Revivre un demi-siècle d’histoire avec la famille Oussekine

La plongée de l’équipe de la série dans la sphère familiale des Oussekine a également permis la construction de la série en plusieurs temporalités : la nuit d’horreur de Malik, le drame familial qui commence le lendemain des violences policières et enfin l’histoire de la famille, de la naissance de Malik aux événements tragiques vécus par ses parents le 17 octobre 1961 lorsque des Algériens avaient été noyés dans la Seine par des policiers après une manifestation menée par le FLN. 

“L’identification à la famille, c’est ce qui nous a plu à tous, révèle Faiza Guene, co-scénariste. Cette histoire, ça nous a permis de traverser l’histoire française des 50 dernières années avec une famille franco-algérienne. La dimension universelle de cette famille est indéniable. On parle de leur chagrin qui est quelque chose à qui tout le monde peut s’identifier. Après, la complexité des personnages va aussi permettre à des gens issus de l’immigration de s’y reconnaître et de ne pas être caricaturés. 

L'acteur Sayyid El Alami interprète Malik Oussekine.  (JEAN-CLAUDE LOTHER / Disney)

L’acteur Sayyid El Alami interprète Malik Oussekine. 

L’acteur Sayyid El Alami, qui joue Malik, a lui aussi discuté avec les frères de la victime pour s’immerger dans son personnage. Il s’est rendu compte qu’il partageait des choses communes avec l’étudiant des années 1980. “Quand j’ai discuté avec Ben Hamar et Mohamed Oussekine, je me suis rendu compte que je partageais des similitudes avec Malik.
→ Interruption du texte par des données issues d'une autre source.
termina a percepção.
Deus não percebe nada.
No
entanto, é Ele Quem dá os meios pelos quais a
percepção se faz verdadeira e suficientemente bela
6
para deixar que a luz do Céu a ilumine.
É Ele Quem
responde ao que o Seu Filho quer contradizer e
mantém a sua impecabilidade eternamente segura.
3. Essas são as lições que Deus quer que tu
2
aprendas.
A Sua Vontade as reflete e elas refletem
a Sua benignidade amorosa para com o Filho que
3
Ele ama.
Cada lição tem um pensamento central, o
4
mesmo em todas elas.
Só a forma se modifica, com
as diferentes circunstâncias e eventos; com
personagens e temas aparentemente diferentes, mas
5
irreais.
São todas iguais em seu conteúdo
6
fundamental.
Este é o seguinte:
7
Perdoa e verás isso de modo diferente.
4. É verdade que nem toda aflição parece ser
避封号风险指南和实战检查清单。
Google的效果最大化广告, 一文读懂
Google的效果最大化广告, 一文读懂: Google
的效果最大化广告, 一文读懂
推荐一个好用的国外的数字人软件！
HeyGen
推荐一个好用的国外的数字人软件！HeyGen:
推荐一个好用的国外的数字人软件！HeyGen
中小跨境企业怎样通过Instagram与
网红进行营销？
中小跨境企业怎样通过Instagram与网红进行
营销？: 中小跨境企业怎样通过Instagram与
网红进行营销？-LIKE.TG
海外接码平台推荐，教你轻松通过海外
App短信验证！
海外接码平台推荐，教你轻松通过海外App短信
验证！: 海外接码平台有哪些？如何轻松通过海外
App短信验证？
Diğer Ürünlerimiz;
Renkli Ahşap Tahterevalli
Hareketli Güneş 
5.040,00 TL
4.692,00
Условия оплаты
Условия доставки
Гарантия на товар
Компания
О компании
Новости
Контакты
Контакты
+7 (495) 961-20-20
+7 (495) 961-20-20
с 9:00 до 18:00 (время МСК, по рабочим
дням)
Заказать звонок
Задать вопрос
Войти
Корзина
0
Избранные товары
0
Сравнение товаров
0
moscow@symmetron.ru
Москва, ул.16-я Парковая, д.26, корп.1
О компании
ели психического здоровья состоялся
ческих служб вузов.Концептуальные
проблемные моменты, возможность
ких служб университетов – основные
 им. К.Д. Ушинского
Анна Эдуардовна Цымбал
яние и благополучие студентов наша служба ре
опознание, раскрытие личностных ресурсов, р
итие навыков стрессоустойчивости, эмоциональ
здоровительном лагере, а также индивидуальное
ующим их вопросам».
Je suis le dernier d’une fratrie de six enfants. J’ai comme lui cette envie de découvrir le monde et d’apprendre. Et puis, la famille Oussekine a habité à Meudon à son arrivée en France, comme ma maman et sa famille quand ils sont venus du Maroc. C’était très intéressant d’observer les grands frères de Malik. Je me disais que ce qu’ils sont, c’était aussi ce qu’était Malik. Ils ont cette joie de vivre, cette curiosité”

Mieux comprendre les colères et les injustices d’aujourd’hui

Pour Sayyid, comme pour les autres acteurs, cette plongée dans l’affaire Oussekine, trente-cinq ans après les faits, a créé l’envie de raconter cette histoire aux jeunes, à l’heure où le racisme, les violences policières et les injustices n’ont pas disparu. 

“C’était essentiel de faire partie d’un projet comme Oussekine, de pouvoir faire partie de cette histoire. Par le média de Disney, j’espère qu’on pourra toucher les plus jeunes. Il y en a beaucoup pour qui le nom d’Oussekine n’évoque rien, alors que je pense que c’est important de rappeler l’histoire, ce genre de fait, pour expliquer pas mal de colères d’aujourd’hui, d’injustices qui se reproduisent”, souffle l’actrice Naidra Ayadi, qui interprète Fatna, l’une des grandes sœurs de Malik. 

Sayyid El Alami estime qu’il y aura pour lui, “un avant et un après”. “Au-delà du cinéma, ce rôle à une portée symbolique très forte”

La série Oussekine sera diffusée sur la plateforme de streaming Disney+ à partir du 11 mai 2022.